Until 1992, the TA-100 index was called the Mishtanim index. The Yeter broad market index had been dubbed Karam, short for karoz m'mukhshav - computerized announcer. The methods have changed, and computerization isn't cause for comment any more, so the index doesn't have to be named after it. But the indexes are the same old indexes, enabling us to look back through history to judge their performance.
Since 1990, the TA-100 index has generated a real average annual yield of 9.76 percent, according to the Tel Aviv Stock Exchange figures. However, that average is highly misleading. In practice, the index climbed a record 79 percent in 1992, and in 1999 and 2003, it rose by more than 60 percent.
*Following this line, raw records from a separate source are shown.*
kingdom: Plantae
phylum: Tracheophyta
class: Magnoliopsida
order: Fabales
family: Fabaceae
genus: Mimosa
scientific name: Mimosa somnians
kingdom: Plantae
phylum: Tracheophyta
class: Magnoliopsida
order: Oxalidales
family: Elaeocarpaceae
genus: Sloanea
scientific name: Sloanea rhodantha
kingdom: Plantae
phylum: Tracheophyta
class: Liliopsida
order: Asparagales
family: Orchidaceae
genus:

But in 1994, it sank 39 percent, and in 2002 it lost 30 percent.
During the last 14 years, the TA-100 index has experienced eight years of gains and five years of drops (it ended 2000 unchanged). Throughout, the index zigzagged wildly, with the exception of 2001 and 2002, when it sunk, sunk and sunk. And in 2002 and 2003, the degree of fluctuation was extraordinary: The gap between the 30 percent drop in 2002 and 63 percent gain in 2003 works out to the biggest biannual fluctuation in the index's history.
That brief history demonstrates that the market has not matured or stabilized. On the contrary, its volatility has been intensifying. Israelis have to have nerves of steel to invest in the stock market, as well as patience and unwavering faith. But if they have all that, their faith may pay.
Factoring in 2003, the index's multiannual yield has reached about 10 percent in real terms. One could apparently achieve higher yields by directly investing in foreign stocks. Yet an annual yield of 9.76 percent cannot be considered disappointing, especially when the risk-free yield (the index of CPI-linked bonds) rose by only 1.8 percent in the same period.
Dreaming dreams of high-tech
The yield of the latter-day Karam, or the Yeter broad market index, is more disappointing. The rule of thumb is that the more risk you take, the sweeter the potential returns over time. But that hasn't worked for Israel's smallcap stocks. Over the last 14 years, the Yeter generated a mere average yield of 6.4 percent a year. That is disappointing compared with the returns from Israel's biggest companies, and is little compensation for the higher risk compared with risk-free yields.
Keep that lesson in mind when watching the resurgence of the Tel-Tech-15 stocks, which is the high-tech arm of the Yeter. The Tel-Tech-15 index rose 120 percent in 2003, and gained another 13 percent in the first trading week of this year. It has companies like AudioCodes (Nasdaq: AUDC), which is still losing money and is trading at 20 times its sales.
High-tech is an exciting dream, but then a lot of investors thought the easy profits were to be found in the smallcap, less well-known stocks back in the early 1990s too. And they were wrong. It transpired that the bigger, more established companies with a proven history of management, sales and profits posted much higher returns. There is no reason to assume that things will be different in the next 14 years.